Considering these factors and giving each of them appropriate weight, cause exists to reconsider the disallowance of LVNV’s claim.

(1) Delaying the ultimate decision of LVNV’s claim will not prejudice any party. The delay will not make it more difficult to evaluate LVNV’s

claim on the merits. Of course, the debtors would be worse off if the court reconsiders the claim, but depriving a party of a victory by default is not “prejudice.”

(2) The delay was brief. LVNV filed its motion for reconsideration only 25 days after it should have filed its response to the Kapelielas’ claim

objection. (3) LVNV has not explained why its counsel failed to file a timely

response and has offered no evidence that the failure was excusable. Therefore, the third factor weighs against LVNV’s motion.

(4) There is no indication that LVNV manipulated the situation or used the delay to its benefit. Therefore, LVNV probably acted in good faith.

(5) LVNV’s counsel forthrightly admits that the failure to file a timely response was their fault. There is no reason to punish LVNV for an error

that prejudiced no one. (6) As is explained in the next section, LVNV has a meritorious claim.

If LVNV had timely responded to the claim objection, the court would have overruled it.

2. Should the Court Disallow the Claim? To have an “allowed” claim against a bankruptcy estate (i.e., a claim that will share in any distribution of estate assets), the creditor must

generally file a proof of claim. § 502(a). The proof of claim is “a written statement setting forth a creditor’s claim. A proof of claim shall conform

substantially to the appropriate Official Form.” Rule 3001(a). The official forms are simple documents, requiring the creditor to check boxes, fill in

blanks, and affix a signature. In some situations, the creditor must attach additional information to

the proof of claim. If a claim “is based on a writing, a copy of the writing shall be filed with the proof of claim.” Rule 3001(c)(1).

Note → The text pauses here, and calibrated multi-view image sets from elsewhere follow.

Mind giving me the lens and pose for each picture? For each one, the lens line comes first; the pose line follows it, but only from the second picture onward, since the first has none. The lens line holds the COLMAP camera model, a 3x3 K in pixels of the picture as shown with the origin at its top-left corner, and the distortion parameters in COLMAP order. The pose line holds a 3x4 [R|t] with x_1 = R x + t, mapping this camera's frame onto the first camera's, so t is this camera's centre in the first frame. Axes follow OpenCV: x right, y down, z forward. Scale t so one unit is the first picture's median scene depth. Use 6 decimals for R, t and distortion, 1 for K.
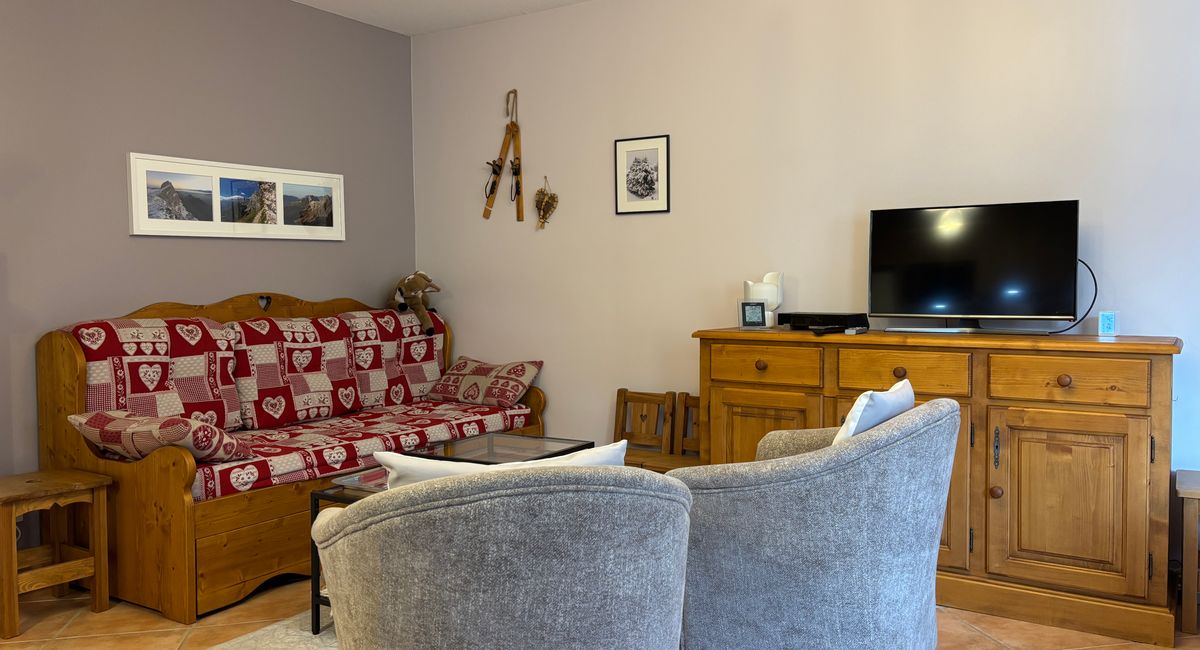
lens RADIAL K [[888.5, 0, 600.0], [0, 888.5, 325.0], [0, 0, 1]] dist [0.103470, -0.147376]
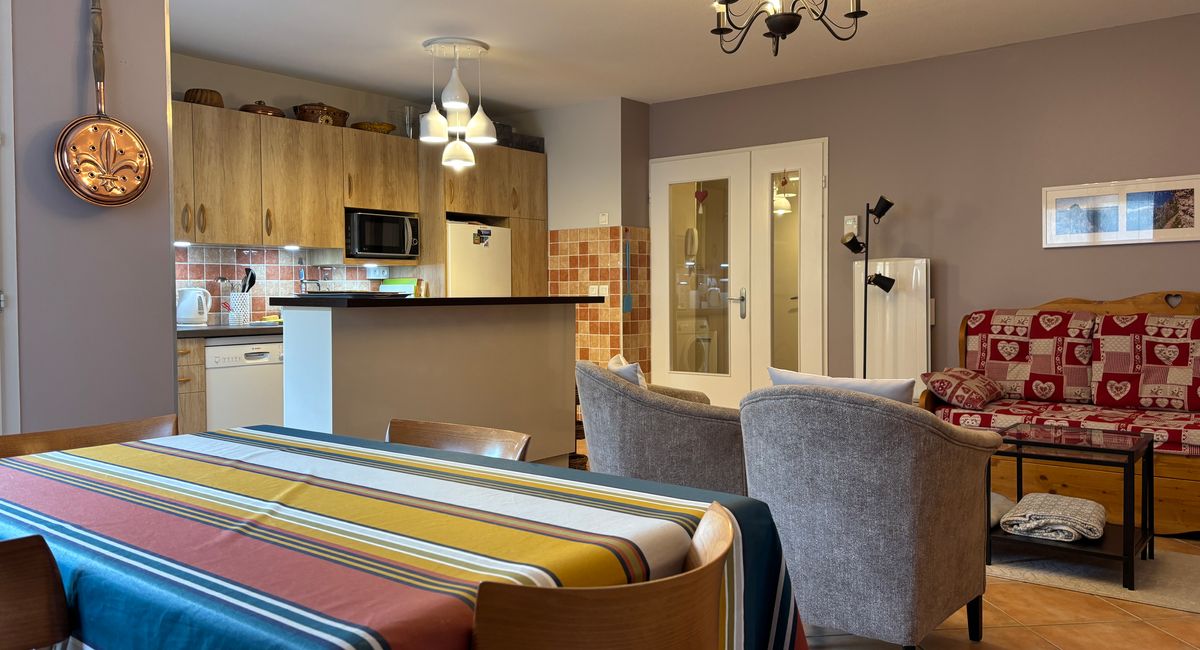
lens RADIAL K [[888.5, 0, 600.0], [0, 888.5, 325.0], [0, 0, 1]] dist [0.103470, -0.147376]
pose [[-0.095151, 0.044286, -0.994477, 0.772862], [-0.037689, 0.998133, 0.048055, -0.020832], [0.994749, 0.042053, -0.093305, 0.399527]]
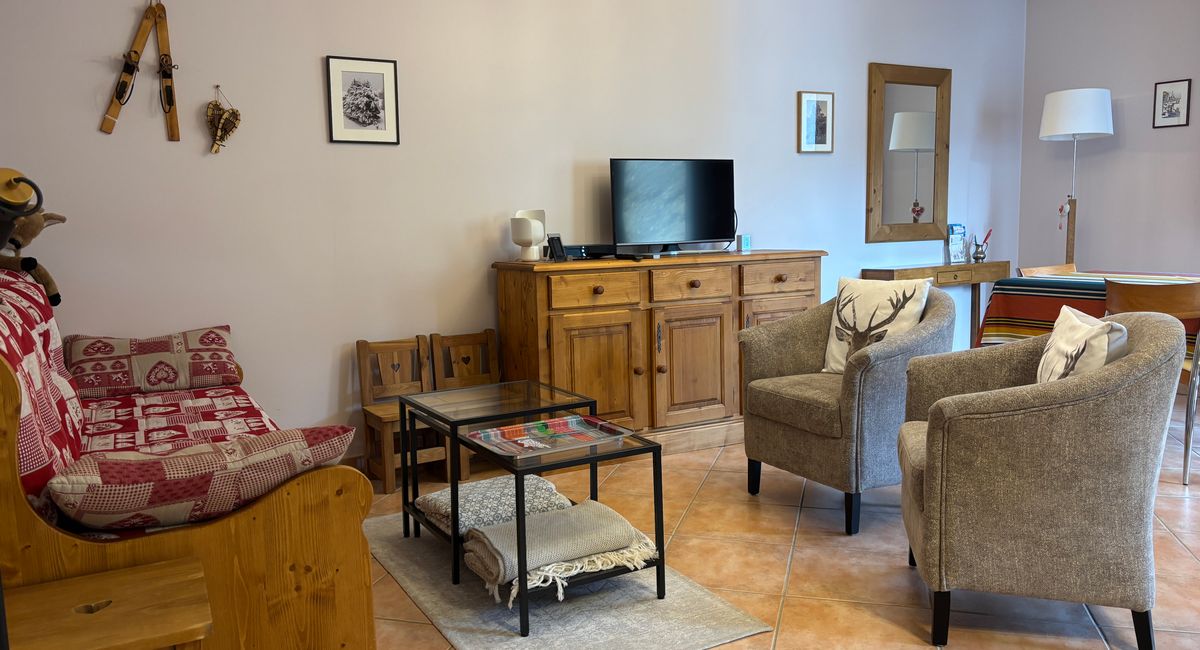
lens RADIAL K [[909.9, 0, 603.2], [0, 909.9, 319.0], [0, 0, 1]] dist [0.025520, -0.006352]
pose [[0.473820, -0.103819, 0.874481, -0.655209], [0.060515, 0.994517, 0.085282, -0.013035], [-0.878540, 0.012511, 0.477505, 0.346551]]
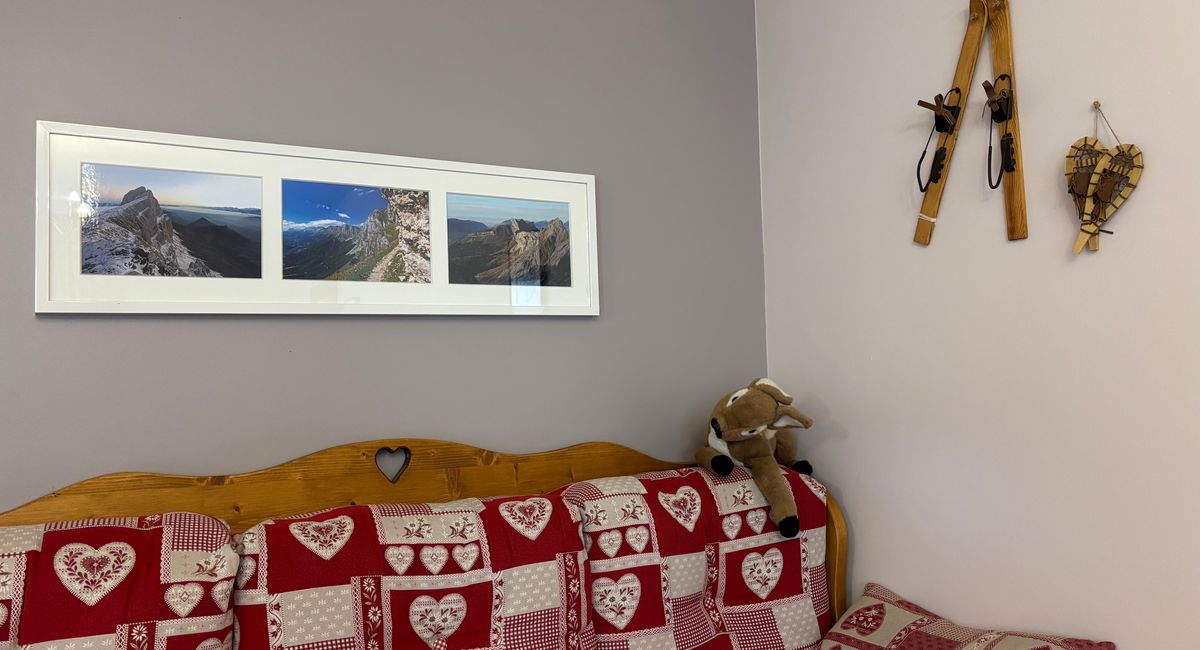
lens RADIAL K [[909.9, 0, 603.2], [0, 909.9, 319.0], [0, 0, 1]] dist [0.025520, -0.006352]
pose [[0.893510, -0.050017, -0.446249, -0.082058], [-0.002735, 0.993153, -0.116791, -0.041673], [0.449035, 0.105575, 0.887255, 0.634774]]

This requirement does not apply if the claim is based on an open-end or revolving consumer credit agreement that is not secured by real

property. For such a claim, the claimant must file with the proof of claim a statement that includes (if applicable):

(i) the name of the entity from whom the creditor purchased the account; (ii) the name of the entity to whom the debt was owed at the time of an account holder’s last transaction on the account; (iii) the date of an account holder’s last transaction; (iv) the date of the last payment on the account; and (v) the date on which the account was charged to profit and loss. Rule 3001(c)(3)(A). Such a claimant need not file with the proof of claim a copy of the writing on which the claim is based but must provide a copy of

the writing on request. Rule 3001(c)(3)(B).